Some JFK files to be kept secret for now

An ABC7 I-Team Investigation

ByChuck Goudie and Ross Weidner and Christine Tressel WLS logo
Friday, October 27, 2017
Some JFK  files to be kept secret for now
Hours after files on the assassination of President John F. Kennedy were to be released, the White House has decided to keep some of the information from the public. Chuck Goudie and the I-Team report.

CHICAGO (WLS) -- Eight hours after thousands of files on the assassination of President John F. Kennedy were to be released by the National Archives, the White House has decided to keep some of the information from the public.

Two thousand-eight hundred records will be released shortly, but after consultations with national intelligence officials President Trump has ordered some documents to be withheld because they could "bring harm" to the military, law enforcement and foreign relations, according to senior White House officials.

CLICK HERE to read the files released on the Kennedy Assassination

President Trump late Thursday issued a memo to heads of executive departments certifying declassification of records related to JFK assassination "so that the people may finally" be fully informed. The president is asking agencies to take the next 180 days to re-review whether those documents really need to be redacted or withheld.

The ABC7 I-Team will review newly declassified records for information about the Chicago mob's potential involvement in plots to assassinate JFK. As the I-Team reported four years ago, there were secret plans to kill JFK in Chicago just weeks before he was murdered in Dallas.

The I-Team has discovered not just one, but two plots to cut down JFK in Chicago in early November 1963, and an intriguing backstory of bungling by the government agencies protecting him.

President John F. Kennedy was never supposed to make it to Texas, never supposed to take this ride, and never supposed to die in Dallas.

As Chicagoans watched storefront TVs and picked up newspapers of the day, there was one storyline almost no one knew a story still evolving five decades later: evidence that President Kennedy was to be targeted here in Chicago.

"The assassination was supposed to take place during the motorcade that was scheduled to come in from O'Hare Airport," said Abraham Bolden, JFK Secret Service Agent.

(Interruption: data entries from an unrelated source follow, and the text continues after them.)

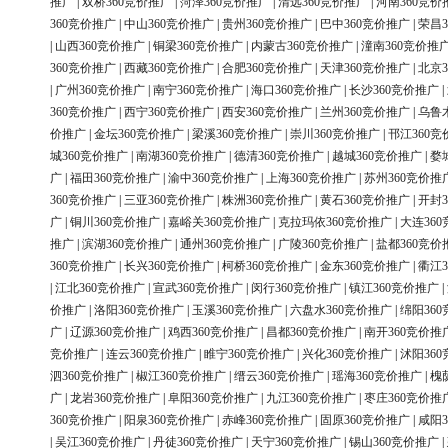
推广
|
双桥360竞价推广
|
菏泽360竞价推广
|
清远360竞价推广
|
河南360竞价
360竞价推广
|
中山360竞价推广
|
贵州360竞价推广
|
巴中360竞价推广
|
荣昌3
|
山西360竞价推广
|
铜梁360竞价推广
|
内蒙古360竞价推广
|
潼南360竞价推
360竞价推广
|
西藏360竞价推广
|
合肥360竞价推广
|
天津360竞价推广
|
北京3
|
广州360竞价推广
|
南宁360竞价推广
|
海口360竞价推广
|
长沙360竞价推广
|
360竞价推广
|
西宁360竞价推广
|
西安360竞价推广
|
兰州360竞价推广
|
乌鲁
价推广
|
金坛360竞价推广
|
梁溪360竞价推广
|
崇川360竞价推广
|
邗江360竞
城360竞价推广
|
南湖360竞价推广
|
德清360竞价推广
|
越城360竞价推广
|
婺
广
|
福田360竞价推广
|
渝中360竞价推广
|
上海360竞价推广
|
苏州360竞价推
360竞价推广
|
三亚360竞价推广
|
株洲360竞价推广
|
黄石360竞价推广
|
开封3
广
|
铜川360竞价推广
|
嘉峪关360竞价推广
|
克拉玛依360竞价推广
|
大连36
推广
|
滨湖360竞价推广
|
通州360竞价推广
|
广陵360竞价推广
|
盐都360竞价
360竞价推广
|
长兴360竞价推广
|
柯桥360竞价推广
|
金东360竞价推广
|
衢江3
|
江北360竞价推广
|
宣武360竞价推广
|
闵行360竞价推广
|
镇江360竞价推广
|
价推广
|
洛阳360竞价推广
|
玉溪360竞价推广
|
六盘水360竞价推广
|
绵阳36
广
|
辽源360竞价推广
|
鸡西360竞价推广
|
昌都360竞价推广
|
南开360竞价推
竞价推广
|
连云360竞价推广
|
睢宁360竞价推广
|
兴化360竞价推广
|
沭阳36
泗360竞价推广
|
椒江360竞价推广
|
缙云360竞价推广
|
瑶海360竞价推广
|
槐
广
|
龙岩360竞价推广
|
阜阳360竞价推广
|
九江360竞价推广
|
枣庄360竞价推
360竞价推广
|
阳泉360竞价推广
|
赤峰360竞价推广
|
固原360竞价推广
|
咸阳3
|
吴江360竞价推广
|
丹徒360竞价推广
|
天宁360竞价推广
|
锡山360竞价推广
|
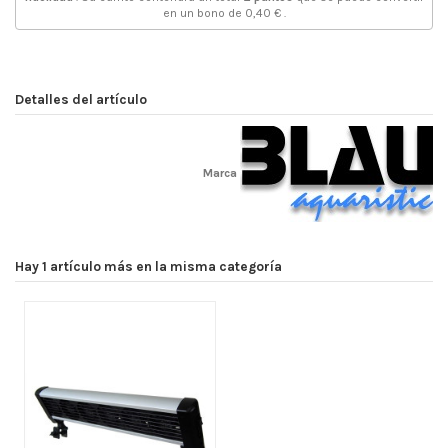
en un bono de
0,40 €
.
Detalles del artículo
Marca
Hay 1 artículo más en la misma categoría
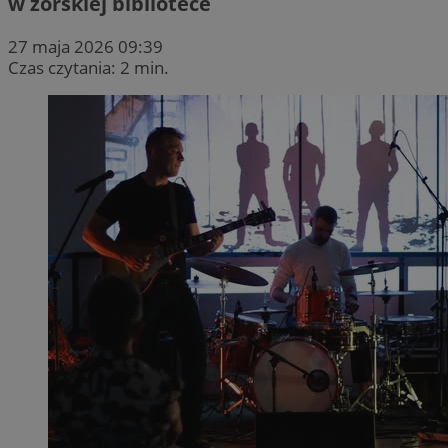
w żorskiej bibliotece
27 maja 2026 09:39
Czas czytania: 2 min.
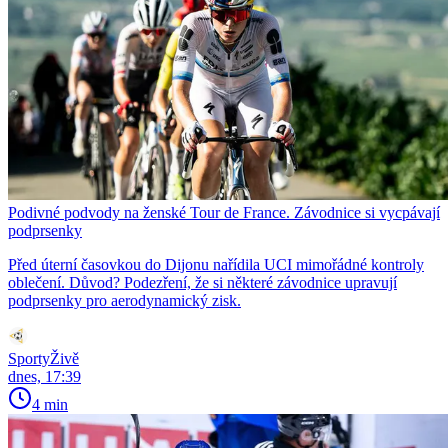
Podivné podvody na ženské Tour de France. Závodnice si vycpávají
podprsenky
Před úterní časovkou do Dijonu nařídila UCI mimořádné kontroly
oblečení. Důvod? Podezření, že si některé závodnice upravují
podprsenky pro aerodynamický zisk.
SportyŽivě
dnes, 17:39
4 min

According to this Chicagoan and former JFK bodyguard-- and from these FBI and Secret Service reports obtained by the I-Team -- it is clear there were two plans by different groups intent on killing the president in Chicago weeks before Dallas.

In October 1963, the White House had publicly announced JFK'S plans to fly into Chicago on November 2. He was to land at O'Hare, as he had many times, would be greeted by Mayor Daley as usual, and would attend an Army-Air Force football game at Soldier Field.

Records reveal one Chicago plot had been developed by radical Cuban exile Homer Echevarria, a known smuggler of automatic weapons and machine guns.

"Echeverria had made mention that a plan was underway to assassinate President Kennedy and it was going to be successful. 'We're gonna get him.' That's what he said," said Bolden.

Bolden says Echevarria told a Secret Service informant that his group would "take care of Kennedy." In a boarding house just off the highway from O'Hare and linked to Echavarria, authorities found high powered rifles, ammo and Kennedy motorcade maps.

But then, according to Agent Bolden, FBI officials-- jealous of the Secret Service getting all the glory-- undermined the Cuban investigation.

"They blew the cover. They blew the cover of the informant for the Secret Service. The FBI was sabotaging this case," said Bolden.

The Cubans disappeared, just as a second Chicago plot surfaced.

At this intersection, a right wing radical under surveillance for publicly threatening Kennedy was arrested. Ex-marine Thomas Vallee had high powered rifles and ammo in his car trunk and was en route to a job that would give him direct aim at JFK'S motorcade as it exited the expressway.

An hour later, the White House scrubbed JFK'S trip.

"Since the president's life was in such severe danger, that was the reason he cancelled the trip to Chicago-- the assassination threat," said Bolden.

Kennedy stayed in Washington. The Soldier Field football game went on without him. Three weeks later the assassination happened in Dallas.